* _Task_: All of the records below are to be copied exactly.

- Opening Delimiter -

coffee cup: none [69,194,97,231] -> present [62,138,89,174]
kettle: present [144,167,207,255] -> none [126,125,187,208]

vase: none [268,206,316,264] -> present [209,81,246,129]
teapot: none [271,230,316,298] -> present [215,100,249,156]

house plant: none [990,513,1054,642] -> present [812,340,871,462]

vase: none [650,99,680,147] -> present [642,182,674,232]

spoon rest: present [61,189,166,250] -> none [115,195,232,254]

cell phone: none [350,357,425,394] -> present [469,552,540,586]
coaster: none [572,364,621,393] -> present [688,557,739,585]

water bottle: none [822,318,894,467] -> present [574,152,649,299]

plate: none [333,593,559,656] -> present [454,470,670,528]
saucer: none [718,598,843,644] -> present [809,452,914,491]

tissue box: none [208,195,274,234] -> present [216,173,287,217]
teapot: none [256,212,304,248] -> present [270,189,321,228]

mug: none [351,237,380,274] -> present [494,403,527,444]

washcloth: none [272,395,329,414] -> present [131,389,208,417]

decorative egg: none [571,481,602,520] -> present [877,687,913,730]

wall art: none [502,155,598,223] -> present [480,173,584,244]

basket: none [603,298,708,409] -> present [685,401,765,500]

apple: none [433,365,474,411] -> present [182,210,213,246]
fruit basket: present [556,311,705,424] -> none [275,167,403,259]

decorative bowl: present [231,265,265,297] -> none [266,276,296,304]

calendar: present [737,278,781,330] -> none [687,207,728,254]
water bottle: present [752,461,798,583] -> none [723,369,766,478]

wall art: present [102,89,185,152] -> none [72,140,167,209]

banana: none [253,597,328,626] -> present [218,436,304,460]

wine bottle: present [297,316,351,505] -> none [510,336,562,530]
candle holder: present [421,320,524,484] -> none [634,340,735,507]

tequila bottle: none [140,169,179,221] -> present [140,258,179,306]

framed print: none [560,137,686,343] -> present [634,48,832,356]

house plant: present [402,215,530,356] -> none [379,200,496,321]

- Closing Delimiter -

* _Output for this exercise_:
coffee cup: none [69,194,97,231] -> present [62,138,89,174]
kettle: present [144,167,207,255] -> none [126,125,187,208]

vase: none [268,206,316,264] -> present [209,81,246,129]
teapot: none [271,230,316,298] -> present [215,100,249,156]

house plant: none [990,513,1054,642] -> present [812,340,871,462]

vase: none [650,99,680,147] -> present [642,182,674,232]

spoon rest: present [61,189,166,250] -> none [115,195,232,254]

cell phone: none [350,357,425,394] -> present [469,552,540,586]
coaster: none [572,364,621,393] -> present [688,557,739,585]

water bottle: none [822,318,894,467] -> present [574,152,649,299]

plate: none [333,593,559,656] -> present [454,470,670,528]
saucer: none [718,598,843,644] -> present [809,452,914,491]

tissue box: none [208,195,274,234] -> present [216,173,287,217]
teapot: none [256,212,304,248] -> present [270,189,321,228]

mug: none [351,237,380,274] -> present [494,403,527,444]

washcloth: none [272,395,329,414] -> present [131,389,208,417]

decorative egg: none [571,481,602,520] -> present [877,687,913,730]

wall art: none [502,155,598,223] -> present [480,173,584,244]

basket: none [603,298,708,409] -> present [685,401,765,500]

apple: none [433,365,474,411] -> present [182,210,213,246]
fruit basket: present [556,311,705,424] -> none [275,167,403,259]

decorative bowl: present [231,265,265,297] -> none [266,276,296,304]

calendar: present [737,278,781,330] -> none [687,207,728,254]
water bottle: present [752,461,798,583] -> none [723,369,766,478]

wall art: present [102,89,185,152] -> none [72,140,167,209]

banana: none [253,597,328,626] -> present [218,436,304,460]

wine bottle: present [297,316,351,505] -> none [510,336,562,530]
candle holder: present [421,320,524,484] -> none [634,340,735,507]

tequila bottle: none [140,169,179,221] -> present [140,258,179,306]

framed print: none [560,137,686,343] -> present [634,48,832,356]

house plant: present [402,215,530,356] -> none [379,200,496,321]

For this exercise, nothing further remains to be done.